To be clear, I’m not surprised the results were good because they’re not GPT or Claude, but because the line of reasoning was so bonkers. Coming from Claude, I was just not used to seeing this, but I’ll bet it’s just as nuts with the frontier models and we’re just not allowed to see it (I’m about to read the links you shared).
Agree wholeheartedly that transparency is of grave importance.
Consider debugging - you start off in one place, think you have worked out what is happening, and then there is a "oh but what about xxx" thing that happens and you explore another branch. Then you "have it for sure" until you find another edge case.
The LLM is doing something analogous. It's writing circuits to try to emulate your program. Each time it gets one that seems right it is very sure that circuit is correct, but then it finds another thing.
At any point you can stop and go "write code now" and it will, and the code will seems fine provided it hasn't hit one of these edge cases.
Turning up thinking time is literally forcing more exploration.
The words that come out are amusingly dramatic, but... TBH when I debug I often are like "WTF" and throwing my hands up in the air at some gotcha I didn't expect.
Now I see the issue clearly! But wait... now I have the full picture! But wait... Found it!
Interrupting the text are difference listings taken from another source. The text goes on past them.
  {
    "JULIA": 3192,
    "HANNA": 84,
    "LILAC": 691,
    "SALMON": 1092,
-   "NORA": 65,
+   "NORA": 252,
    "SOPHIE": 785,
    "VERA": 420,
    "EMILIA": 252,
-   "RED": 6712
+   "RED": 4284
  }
I gave up a few times because of it at first until I realized I just had to let GLM get on with it and what came out was great!
But once it was outright endearing- challenging bug, it said: I have been very thorough. Then it escalated where to look and aced it. Built in confucian values
Perhaps it is just my harness and workflow, but the older model still seems to work better. Also the token cost is significantly lower. I rarely spend more than $20 a week with $50 cap. Not even half claudes ambiguous minimum $200 a month plan.
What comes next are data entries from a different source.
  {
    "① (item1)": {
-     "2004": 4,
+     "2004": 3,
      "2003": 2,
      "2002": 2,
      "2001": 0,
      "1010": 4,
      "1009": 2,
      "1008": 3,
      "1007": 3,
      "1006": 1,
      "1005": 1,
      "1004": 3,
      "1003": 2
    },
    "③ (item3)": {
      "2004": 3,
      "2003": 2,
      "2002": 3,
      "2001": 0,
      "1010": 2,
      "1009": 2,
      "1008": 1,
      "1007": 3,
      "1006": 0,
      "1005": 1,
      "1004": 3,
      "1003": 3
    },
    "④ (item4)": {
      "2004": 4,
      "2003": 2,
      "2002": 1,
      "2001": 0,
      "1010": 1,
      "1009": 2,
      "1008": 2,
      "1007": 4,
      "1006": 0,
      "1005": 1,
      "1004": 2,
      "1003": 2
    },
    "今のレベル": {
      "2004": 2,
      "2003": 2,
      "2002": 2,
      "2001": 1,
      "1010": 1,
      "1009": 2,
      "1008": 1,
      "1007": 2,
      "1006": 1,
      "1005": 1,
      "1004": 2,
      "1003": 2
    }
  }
Do you full on let GLM5 get stuff done on its own or is it more like a guided workflow? The former's what the point releases doubled down on and is also something that uses a lot of juice.
Is 2 better than x.ai
Seems to me that going slow is the better long term tactic. China can just let the USA pay the high R&D costs to figure out what works, then just copy what works.
It may wind up being a massive boost to them in the long run, even.
Necessity is the mother of invention.